A Colombian adoptee shares her metamorphosis that brought her to embrace her Latino roots.


Names imply sex, cultural and often religious connotations. Take my name for instance - Laura Blum. You might think of a white, Jewish, Female. On the contrary, I am neither white, nor Jewish. In reality, I am an adoptee from Bogota, Colombia. I was adopted at the age of six weeks with my twin sister Joanna. We were raised Catholic by our very white Catholic mother, and given our last name by our very white Jewish father. Not only were we raised Catholic, however, we were raised "white." I mean, we were truly given the privileges that white dominance allows in this country. And my sister and I admit that we felt "white."

"... I could no longer identify as white. I could not deny my roots. Basically, I no longer wanted to."

Honestly, growing up I did not think or second guess that people saw me as "white," because my name and my environment implied it. It is what we identified with. It was not until I got older that I realized more and more people asked where I was from, and that in college everyone was from a different country. It was cool and expected to be from somewhere else. I had to step back and reevaluate myself. I began to study Spanish. I began to learn about what it meant to be Latina. I joined my college's Latino students' group and became the secretary. I began to regain my heritage and my roots.

It was therefore, not a surprise to my family and friends that when I had the opportunity to study my junior year abroad I decided to go back to Bogota, Colombia. It was then that I began to realize that I belonged to this other culture and society by virtue of my appearance and blood. It was truly the first time in my life when I felt like I looked like everyone else around me, and I could no longer identify as white. I could not deny my roots. Basically, I no longer wanted to.

I also decided to search for my birthfmaily. Without going into the long dream story of how it happened, I found them - all 200 family members! Seriously, I found my mother, six brothers and sisters, and my father and his wife and two sons. All of a sudden I had eight half-brothers and sisters, and I could not deny we too looked alike.
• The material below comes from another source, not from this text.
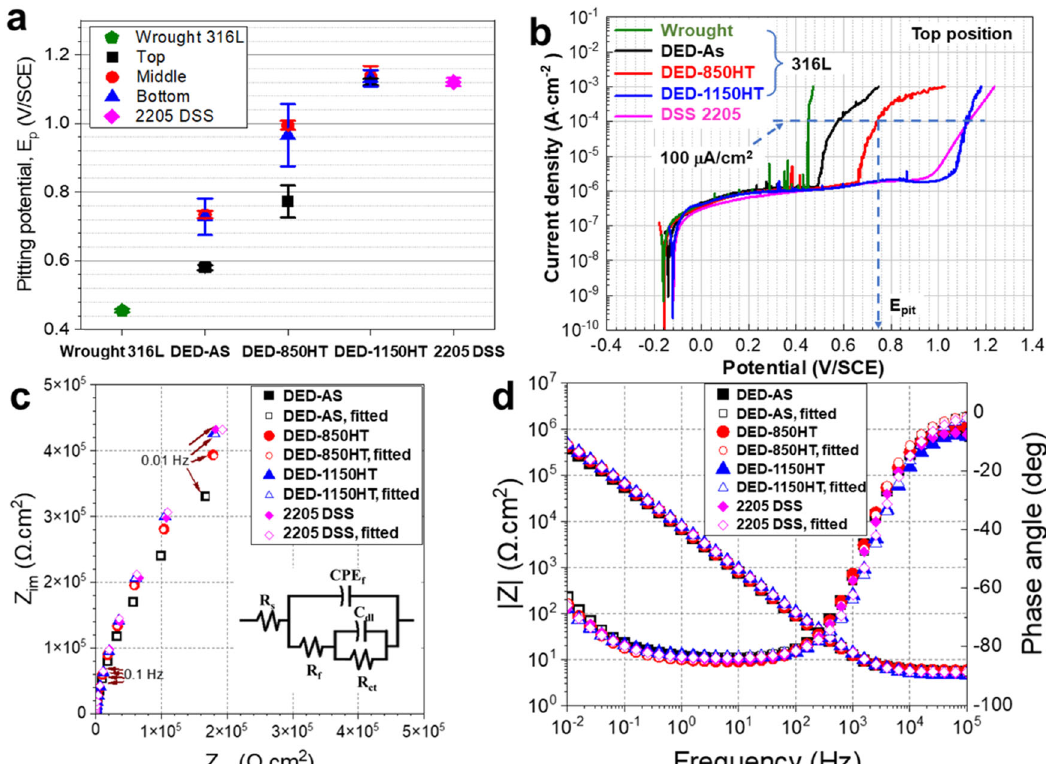
Fig. 5 Electrochemical analysis results. Electrochemical analysis results of the as-manufacture and heat-treated DED 316L SS in 3.5 wt. % NaCl solution: a pitting potentials at different positions and b typical pitting curves (results of wrought 316L SS and 2205 DSS are shown for comparison), c Nyquist plots and d Bode plots including the result of 2205 DSS. The equivalent circuit for EIS fi tting is included in c . Error bars in a show the standard deviations of three measured pitting potentials of corresponding materials.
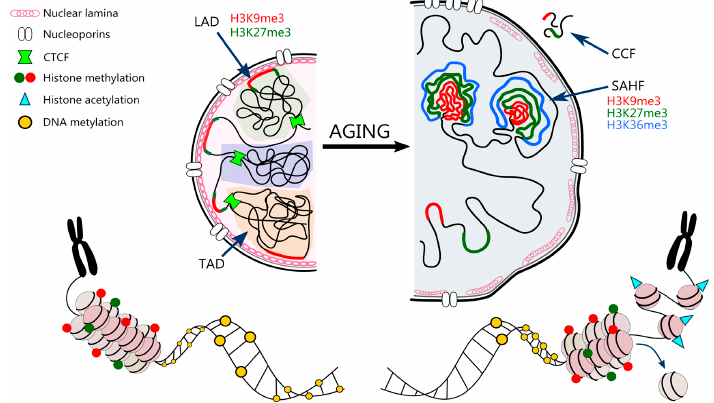
Figure 3. Nuclear and chromatin architecture changes in ageing and senescent cells. The nucleus of a proliferating cell contains a highly condensed chromatin enriched in methylated histones and hypermethylated DNA. The chromatin is compartmentalized into topologically associated domains (TADs) enclosed by CTCF protein and cohesin (not shown). Heterochromatic and gene-poor regions, characterized by the presence of H3K9me3 and H3K27me3, are in close contact with nuclear lamina (NL) forming lamina associated domains (LADs) contributing to the overall stabilization of the nuclear structure. During ageing / senescence DNA becomes globally hypomethylated with exception of promoters of particular genes, which may be hypermethylated. As a result, the gene expression pattern is significantly altered. Similarly, nucleosomes display a general loss of histones leading to loosely compacted euchromatin. Reduced compaction is also a result of accumulation of acetylated residues on histone tails and reduction of their methylation. OIS cells exhibit local condensation and redistribution of heterochromatin in the form of SAHFs. SAHFs emerge from detachment of heterochromatin from the nuclear lamina (due to downregulation of Lamin B1 and accumulation of dysfunctional prelamin A and progerin) and have a layered structure with a H3K9me3 rich core encircled with H3K27me3. On the outside, fragments of active chromatin are found (H3K36me3). Moreover, the local accumulation of nucleoporins prevents deposition of heterochromatin near the nuclear envelope. Disturbances in NL structure also result in cytoplasmic chromatin fragments that contain DNA and repressive histone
My journey to my birth land - my motherland - changed my life forever. I now identify as Colombian and am proud of it. I know what it is now. I have been there, I have eaten the food, listened to the music, seen the country. I have, for me, in so many ways, come home. I truly believe that something inside of me was calling me there.

Today, back in the United States I try to be around other Latinos and Colombians. However, there is still no denying that there are differences between us. Maybe no color wise, but culturally. It is a funny feeling; however, it is one I welcome into my life. I feel as though Laura Blum is truly also-known-as the Laura Castellano Hernandez she was born to be.

Laura Jeannine Blum is a 24 year old Colombian adoptee who graduated from Bryn Mawr with a degree in Psychology and Womens and Gender Studies. She has worked in the social work field and hopes to become a therapist. She reunited with her birth family in the spring of 1997 in Colombia and hopes to take a trip back to Colombia soon.